### ACTIVITY
Only the lines from the start of the data through the line with "എം സി റോഡിൽ മരം വീണ്....." belong in the copy. Restate them word for word, minus the pictures.

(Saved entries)
Segment Open

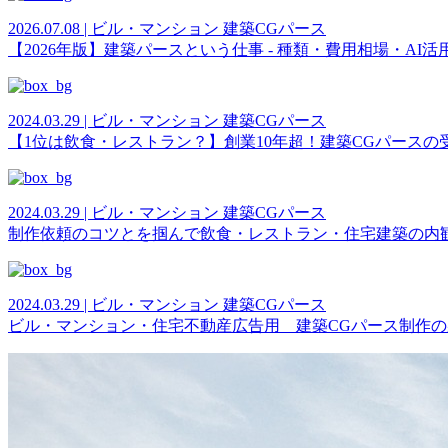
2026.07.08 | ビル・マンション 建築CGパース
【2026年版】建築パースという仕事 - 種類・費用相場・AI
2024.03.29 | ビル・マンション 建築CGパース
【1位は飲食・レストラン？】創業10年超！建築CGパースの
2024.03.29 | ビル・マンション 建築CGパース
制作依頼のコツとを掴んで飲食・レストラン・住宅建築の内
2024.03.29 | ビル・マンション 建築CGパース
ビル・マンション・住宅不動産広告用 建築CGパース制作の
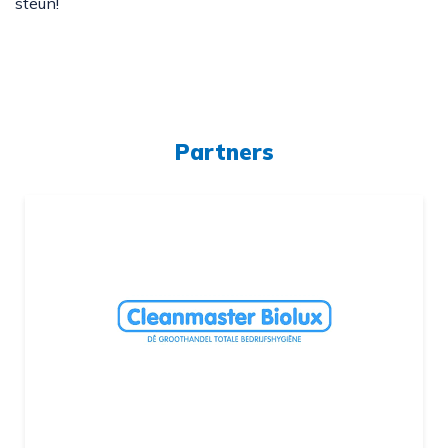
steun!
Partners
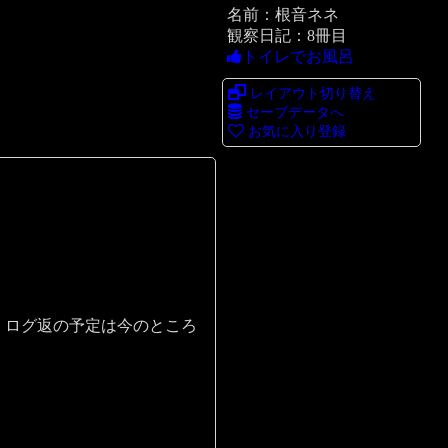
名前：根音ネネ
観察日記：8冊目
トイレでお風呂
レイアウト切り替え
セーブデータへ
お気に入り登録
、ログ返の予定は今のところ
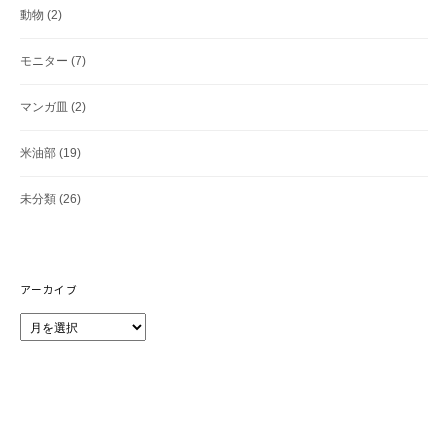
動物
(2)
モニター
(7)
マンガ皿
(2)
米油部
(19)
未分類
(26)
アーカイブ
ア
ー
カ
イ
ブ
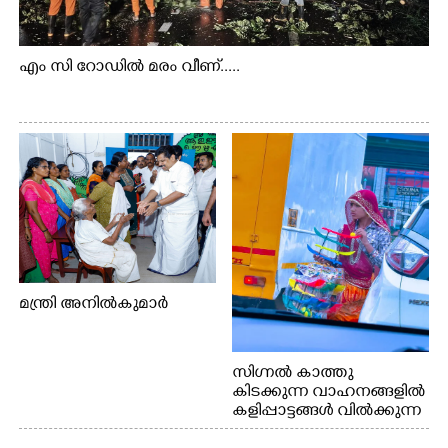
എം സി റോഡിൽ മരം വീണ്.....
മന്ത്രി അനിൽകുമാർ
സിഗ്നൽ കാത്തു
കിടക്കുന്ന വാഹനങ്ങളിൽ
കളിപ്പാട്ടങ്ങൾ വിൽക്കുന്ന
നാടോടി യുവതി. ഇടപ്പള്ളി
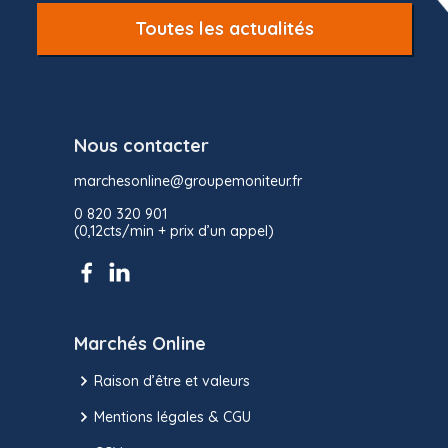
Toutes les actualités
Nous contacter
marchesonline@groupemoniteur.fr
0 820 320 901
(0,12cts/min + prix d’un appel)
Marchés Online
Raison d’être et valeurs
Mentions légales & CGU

Segment Closed

### ANSWER FOR THE TASK
2026.07.08 | ビル・マンション 建築CGパース
【2026年版】建築パースという仕事 - 種類・費用相場・AI
2024.03.29 | ビル・マンション 建築CGパース
【1位は飲食・レストラン？】創業10年超！建築CGパースの
2024.03.29 | ビル・マンション 建築CGパース
制作依頼のコツとを掴んで飲食・レストラン・住宅建築の内
2024.03.29 | ビル・マンション 建築CGパース
ビル・マンション・住宅不動産広告用 建築CGパース制作の
steun!
Partners
名前：根音ネネ
観察日記：8冊目
トイレでお風呂
レイアウト切り替え
セーブデータへ
お気に入り登録
、ログ返の予定は今のところ
動物
(2)
モニター
(7)
マンガ皿
(2)
米油部
(19)
未分類
(26)
アーカイブ
ア
ー
カ
イ
ブ
എം സി റോഡിൽ മരം വീണ്.....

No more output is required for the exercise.